No acknowledgement found.

References

[1] Feng, L., Axel, L., Chandarana, H., Block, K.T., Sodickson, D.K. and Otazo, R. (2016), XD‐GRASP: Golden‐angle radial MRI with reconstruction of extra motion‐state dimensions using compressed sensing. Magn. Reson. Med., 75: 775-788. https://doi.org/10.1002/mrm.25665

[2] Chandarana H, Feng L, Ream J, Wang A, Babb JS, Block KT, Sodickson DK, Otazo R. Respiratory Motion-Resolved Compressed Sensing Reconstruction of Free-Breathing Radial Acquisition for Dynamic Liver Magnetic Resonance Imaging. Invest Radiol. 2015 Nov;50(11):749-56. doi: 10.1097/RLI.0000000000000179.

[3] Feng, L., Coppo, S., Piccini, D., Yerly, J., Lim, R.P., Masci, P.G., Stuber, M., Sodickson, D.K. and Otazo, R. (2018), 5D whole‐heart sparse MRI. Magn.
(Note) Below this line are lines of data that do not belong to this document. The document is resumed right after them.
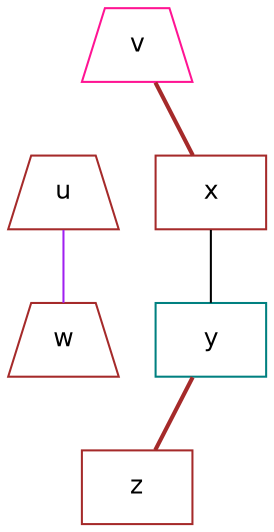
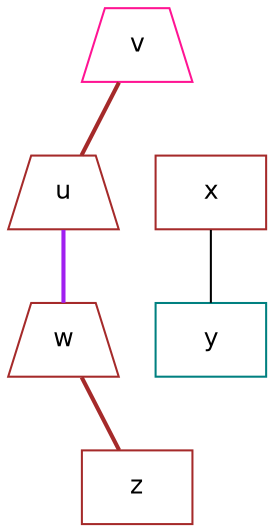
  graph {
    node [color=brown fontname=Helvetica fontsize=12 shape=trapezium]
    edge [color=brown]
    u
    w
    v [color=deeppink]
    x [shape=box]
    y [color=teal shape=box]
    z [shape=box]
-   u -- w [color=purple]
-   v -- x [style=bold]
+   u -- w [color=purple style=bold]
+   v -- u [style=bold]
    x -- y [color=black]
-   y -- z [style=bold]
+   w -- z [style=bold]
  }
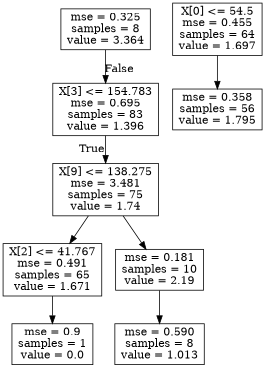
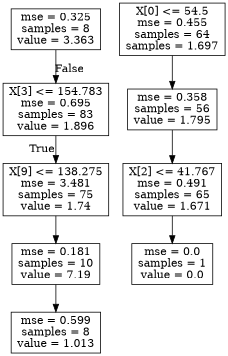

Reson. Med, 79: 826-838. https://doi.org/10.1002/mrm.26745

[4] Feng, L, Tyagi, N, Otazo, R. MRSIGMA: Magnetic Resonance SIGnature MAtching for real‐time volumetric imaging. Magn Reson Med. 2020; 84: 1280– 1292. https://doi.org/10.1002/mrm.28200

[5] Zhang T, Wang K, Fisher A, Bayram E. Fast motion robust abdominal stack of stars imaging using coil compression and soft gating. ISMRM 2017, p. 1284

[6] Jafari, R, Spincemaille, P, Zhang, J, et al. Deep neural network for water/fat separation: Supervised training, unsupervised training, and no training. Magn Reson Med. 2020; 00: 1– 15. https://doi.org/10.1002/mrm.28546

Figures

Figure 1. XD-Net maps multicoil motion-resolved aliased images (m coils and s motion states) to coil-combined motion-resolved unaliased images (s motion states) using XD-GRASP results as reference for training (s motion states). The main goal of XD-Net is to minimize reconstruction time without degrading image quality compared to XD-GRASP.

Figure 2. Comparison of XD-GRASP (left) and proposed XD-NET (right) on a healthy volunteer. a) Images for 3 motion states (end-expiration, center, end-inspiration). B) Corresponding correlation curve and coefficient (r), SSIM and PSNR.

Figure 3. Comparison of XD-GRASP (left) and proposed XD-NET (right) on a patient with liver metastasis. a) Images for 3 motion states (end-expiration, center, end-inspiration). B) Corresponding correlation curve and coefficient (r), SSIM and PSNR.